En un juego cada vez más en contra, los sectores democráticos intentan revertir la revolución conservadora que se está cocinando desde 2013, cuya coronación sería ganar las elecciones presidenciales. El sistema político brasileño se haría papilla si Bolsonaro es elegido presidente. Ya no sirven las invocaciones al Lula presidente de todos los brasileños, que con su carisma aglutinaría a todo el campo popular. Tampoco sirven los recursos jurídicos ante un Tribunal Supremo de Justicia, cuyo comportamiento parcializado contra el PT exasperó el antipetismo que da de comer al bolsonarismo desde la previa al golpe parlamentario. La red Globo trata de ampliar los ataques a Bolsonaro –y a la Rede Record– sin comprometerse en demasía (aunque estén en juego los millones de reales de propaganda estatal que por décadas fueron su tesoro y que en un eventual gobierno del ex militar enriquecerían a su competencia). Instagram y Twitter explotan en chistes, eventos, insultos y memes a favor de la campaña de Haddad, en un código cult que alguien sin la ironía de los 280 caracteres apenas si consigue leer.

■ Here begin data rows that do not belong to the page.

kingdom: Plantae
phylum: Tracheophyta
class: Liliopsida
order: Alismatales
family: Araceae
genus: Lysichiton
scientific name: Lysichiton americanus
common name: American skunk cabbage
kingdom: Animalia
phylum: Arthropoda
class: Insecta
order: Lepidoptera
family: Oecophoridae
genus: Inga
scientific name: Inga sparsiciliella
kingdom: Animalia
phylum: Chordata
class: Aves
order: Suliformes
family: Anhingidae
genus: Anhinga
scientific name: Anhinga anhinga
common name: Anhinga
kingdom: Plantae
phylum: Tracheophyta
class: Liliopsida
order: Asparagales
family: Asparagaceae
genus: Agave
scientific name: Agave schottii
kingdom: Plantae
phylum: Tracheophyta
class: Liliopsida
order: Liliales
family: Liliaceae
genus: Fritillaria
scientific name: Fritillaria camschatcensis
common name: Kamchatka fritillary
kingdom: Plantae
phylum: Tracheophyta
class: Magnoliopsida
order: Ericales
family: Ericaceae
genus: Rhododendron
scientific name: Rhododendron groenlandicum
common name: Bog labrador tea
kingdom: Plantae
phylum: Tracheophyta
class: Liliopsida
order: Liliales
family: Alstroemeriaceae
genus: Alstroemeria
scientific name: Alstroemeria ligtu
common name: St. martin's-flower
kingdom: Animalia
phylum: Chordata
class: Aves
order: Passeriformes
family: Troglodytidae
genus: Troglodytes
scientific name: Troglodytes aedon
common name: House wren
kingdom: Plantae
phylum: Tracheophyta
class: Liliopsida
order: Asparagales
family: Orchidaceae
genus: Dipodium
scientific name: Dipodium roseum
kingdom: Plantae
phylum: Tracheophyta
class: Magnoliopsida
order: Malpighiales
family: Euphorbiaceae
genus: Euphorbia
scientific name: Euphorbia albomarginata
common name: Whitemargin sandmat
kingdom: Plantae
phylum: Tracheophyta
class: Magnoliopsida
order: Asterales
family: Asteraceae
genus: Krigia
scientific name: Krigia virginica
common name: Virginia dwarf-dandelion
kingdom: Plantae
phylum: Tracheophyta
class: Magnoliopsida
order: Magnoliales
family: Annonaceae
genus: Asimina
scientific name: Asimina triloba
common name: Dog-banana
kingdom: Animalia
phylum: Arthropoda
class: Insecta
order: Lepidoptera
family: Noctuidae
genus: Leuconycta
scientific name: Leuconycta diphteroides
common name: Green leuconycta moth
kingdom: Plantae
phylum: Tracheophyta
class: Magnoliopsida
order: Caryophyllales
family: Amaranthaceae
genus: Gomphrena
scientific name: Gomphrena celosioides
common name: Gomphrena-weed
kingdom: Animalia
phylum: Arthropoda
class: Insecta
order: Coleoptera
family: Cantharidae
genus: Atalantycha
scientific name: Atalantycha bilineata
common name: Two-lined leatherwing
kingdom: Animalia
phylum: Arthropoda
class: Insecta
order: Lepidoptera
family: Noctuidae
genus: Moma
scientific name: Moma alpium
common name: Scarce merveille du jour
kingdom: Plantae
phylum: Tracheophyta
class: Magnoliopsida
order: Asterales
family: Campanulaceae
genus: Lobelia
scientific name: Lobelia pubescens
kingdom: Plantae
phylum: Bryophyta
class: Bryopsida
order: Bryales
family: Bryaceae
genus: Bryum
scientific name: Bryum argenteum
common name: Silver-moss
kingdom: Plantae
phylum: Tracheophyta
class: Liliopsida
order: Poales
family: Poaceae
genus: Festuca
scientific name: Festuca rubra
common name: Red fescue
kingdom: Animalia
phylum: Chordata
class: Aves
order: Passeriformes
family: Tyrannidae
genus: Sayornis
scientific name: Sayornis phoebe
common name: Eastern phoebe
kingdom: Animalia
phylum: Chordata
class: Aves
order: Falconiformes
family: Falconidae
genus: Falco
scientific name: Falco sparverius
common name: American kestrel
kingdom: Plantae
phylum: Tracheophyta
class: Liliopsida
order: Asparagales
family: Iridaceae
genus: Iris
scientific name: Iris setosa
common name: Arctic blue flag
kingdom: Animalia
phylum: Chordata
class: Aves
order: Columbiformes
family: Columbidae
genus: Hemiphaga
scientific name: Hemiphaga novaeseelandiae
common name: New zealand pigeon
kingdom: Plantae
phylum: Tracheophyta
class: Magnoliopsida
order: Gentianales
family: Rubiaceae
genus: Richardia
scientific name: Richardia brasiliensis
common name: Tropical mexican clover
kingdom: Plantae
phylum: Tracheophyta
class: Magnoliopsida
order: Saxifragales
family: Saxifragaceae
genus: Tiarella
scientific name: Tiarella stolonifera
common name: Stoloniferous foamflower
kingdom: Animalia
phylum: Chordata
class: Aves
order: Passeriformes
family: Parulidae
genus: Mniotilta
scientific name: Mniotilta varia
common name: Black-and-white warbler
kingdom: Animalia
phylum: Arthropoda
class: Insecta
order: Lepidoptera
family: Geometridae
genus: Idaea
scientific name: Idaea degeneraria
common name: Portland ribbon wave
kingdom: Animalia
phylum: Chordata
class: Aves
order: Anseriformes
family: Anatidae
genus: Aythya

Muchas y muchos corremos por este Brasil “terra boa e gostosa”, entre el espanto y la sorpresa, el ruido y la furia, la esperanza y el deseo de lograr un tercer tiempo con la victoria de Haddad que nos dé aire y un poco de sossego, antes de volver a la lucha contra el ejército protofascista que probó la sangre y quiere más muerte. La imagen de un Brasil comandado por un militar ultrarreligioso, antifeminista, racista y con saudade de la dictadura es atrozmente espantosa. La pluralidad de modos de vida está amenazada por un unanimismo violento y esa amenaza puede derramarse por toda América amplificando la barbarie reiterada. Ojalá que por detrás del furibundo grito de orden consigamos escuchar el murmullo de las distintas formas de vida floreciendo por doquier.